> [Testo proposto]:
======
Che cosa significa donare se stessi? E da dove si comincia? “Si comincia da 1”  recita il titolo del primo libro di Max Laudadio (San Paolo, p. 200, euro 18) inviato di Striscia la notizia, che per conto di Tv 2000 negli ultimi anni si è recato in tre luoghi – da Haiti alla Giordania al Benin – che sono luoghi di dolore, malattia e miseria ma che possono sprigionare una meravigliosa bellezza se illuminati dall’atto di avvicinarsi a un altro diversissimo da noi, per religione, condizione sociale, disabilità. Incontri che a Laudadio hanno cambiato la vita quando, mettendosi in gioco ha cercato in modo creativo la relazione con l’altro

Con che spirito si è recato in questi luoghi così estremi?  
«Con lo spirito di chi mette in gioco tutto se stesso. Lì non ero un inviato, ero semplicemente Max: ho fatto animazione, ho cantato, ho giocato. Volevo portare in questi posti qualcosa che non c’era».

Nel libro lei racconta che anche in posti così terribili, dove la dignità umana è calpestata, esiste la bellezza.
======
(Voci di dati raccolte)
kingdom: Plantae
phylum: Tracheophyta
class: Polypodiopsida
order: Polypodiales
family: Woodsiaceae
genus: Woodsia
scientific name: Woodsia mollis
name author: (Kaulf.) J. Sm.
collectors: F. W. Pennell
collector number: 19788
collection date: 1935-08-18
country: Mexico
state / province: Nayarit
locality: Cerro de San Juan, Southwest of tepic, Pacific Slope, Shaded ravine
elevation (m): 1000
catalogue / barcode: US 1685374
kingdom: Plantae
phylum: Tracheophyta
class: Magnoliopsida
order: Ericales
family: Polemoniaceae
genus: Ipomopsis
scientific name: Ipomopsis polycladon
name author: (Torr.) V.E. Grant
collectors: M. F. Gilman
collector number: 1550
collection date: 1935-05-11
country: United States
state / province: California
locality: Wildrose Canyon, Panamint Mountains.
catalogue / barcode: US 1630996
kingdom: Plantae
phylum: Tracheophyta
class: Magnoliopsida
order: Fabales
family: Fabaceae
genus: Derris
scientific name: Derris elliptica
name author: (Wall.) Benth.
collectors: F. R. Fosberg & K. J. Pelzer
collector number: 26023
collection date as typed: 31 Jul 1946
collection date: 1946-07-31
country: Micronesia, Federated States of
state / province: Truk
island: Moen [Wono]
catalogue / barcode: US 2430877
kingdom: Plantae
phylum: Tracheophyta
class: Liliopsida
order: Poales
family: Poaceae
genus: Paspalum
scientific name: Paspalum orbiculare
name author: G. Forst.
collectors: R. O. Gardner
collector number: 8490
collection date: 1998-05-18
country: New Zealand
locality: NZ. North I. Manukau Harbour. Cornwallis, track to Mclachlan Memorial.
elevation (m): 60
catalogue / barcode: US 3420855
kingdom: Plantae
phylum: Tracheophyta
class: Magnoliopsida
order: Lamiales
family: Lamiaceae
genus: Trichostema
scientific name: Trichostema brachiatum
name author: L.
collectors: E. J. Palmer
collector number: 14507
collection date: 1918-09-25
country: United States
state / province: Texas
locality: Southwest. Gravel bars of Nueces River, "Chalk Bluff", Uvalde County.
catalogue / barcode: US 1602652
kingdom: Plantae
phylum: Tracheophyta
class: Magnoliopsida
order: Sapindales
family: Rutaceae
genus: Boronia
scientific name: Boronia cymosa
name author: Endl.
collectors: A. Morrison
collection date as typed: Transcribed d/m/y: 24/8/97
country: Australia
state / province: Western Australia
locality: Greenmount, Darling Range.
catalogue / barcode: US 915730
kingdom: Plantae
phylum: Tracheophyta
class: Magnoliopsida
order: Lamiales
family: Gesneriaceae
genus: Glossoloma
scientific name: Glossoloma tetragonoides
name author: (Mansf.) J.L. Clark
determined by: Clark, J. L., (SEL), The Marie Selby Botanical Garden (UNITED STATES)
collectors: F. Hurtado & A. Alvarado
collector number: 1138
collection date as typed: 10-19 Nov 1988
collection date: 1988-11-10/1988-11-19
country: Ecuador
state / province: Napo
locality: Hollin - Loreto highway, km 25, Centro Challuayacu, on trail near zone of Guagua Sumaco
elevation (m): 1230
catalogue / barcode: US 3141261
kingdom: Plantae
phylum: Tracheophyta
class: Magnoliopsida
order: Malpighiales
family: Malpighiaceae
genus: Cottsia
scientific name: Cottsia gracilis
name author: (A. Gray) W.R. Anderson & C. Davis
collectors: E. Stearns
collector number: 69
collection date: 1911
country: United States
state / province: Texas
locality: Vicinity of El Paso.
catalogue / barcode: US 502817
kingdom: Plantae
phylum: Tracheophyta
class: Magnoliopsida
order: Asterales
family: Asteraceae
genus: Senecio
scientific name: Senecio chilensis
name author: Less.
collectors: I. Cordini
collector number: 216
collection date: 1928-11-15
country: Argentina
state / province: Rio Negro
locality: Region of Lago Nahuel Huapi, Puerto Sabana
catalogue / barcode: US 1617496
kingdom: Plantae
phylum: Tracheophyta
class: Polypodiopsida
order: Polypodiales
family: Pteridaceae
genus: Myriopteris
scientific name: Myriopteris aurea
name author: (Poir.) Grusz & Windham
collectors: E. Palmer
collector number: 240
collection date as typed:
======
> [Compiti assegnati]:
1/ Per ciascuna affermazione indichi se concorda con l'intervista a Max Laudadio, rispondendo sì o no e citando testualmente le parole decisive: (a) il libro di Laudadio costa 18 euro; (b) nei luoghi visitati Laudadio si è presentato come inviato; (c) Laudadio si è recato in quattro luoghi.
2/ Trascriva dall'intervista a Max Laudadio il passo che inizia con "Con che spirito" e termina con "esiste la bellezza.".
3/ Prosegua l'intervista a Max Laudadio a partire dalla sua ultima frase.
Le righe non hanno alcun ruolo in questo esercizio.

> [Risposte scritte]:
1/
(a) Sì: «euro 18».
(b) No: «Lì non ero un inviato, ero semplicemente Max».
(c) No: «si è recato in tre luoghi».

2/
Con che spirito si è recato in questi luoghi così estremi?  
«Con lo spirito di chi mette in gioco tutto se stesso. Lì non ero un inviato, ero semplicemente Max: ho fatto animazione, ho cantato, ho giocato. Volevo portare in questi posti qualcosa che non c’era».

Nel libro lei racconta che anche in posti così terribili, dove la dignità umana è calpestata, esiste la bellezza.

3/
«Sì, la bellezza è in quello che trovi, nei miracoli di amore delle persone che si dedicano a missioni che sembrano impossibili. Ed è anche in quello che ti torna indietro».

Quando è tornato a casa cosa le è rimasto dentro?
«La più importante è stata la frase: si può fare».

Lei perché lo ha fatto?
«Io avevo ottenuto tanto nella vita ma fare volontariato mi ha fatto capire che non c’era ancora la pienezza vera, la felicità che sento adesso».

Perchè si comincia da 1?
«Si comincia da 1 perché si comincia sempre da un singolo gesto, da una singola persona: è il primo bambino che si aiuta, la prima azione dedicata a noi e non all’Io. Spero che “si comincia da uno” smuova  le coscienze».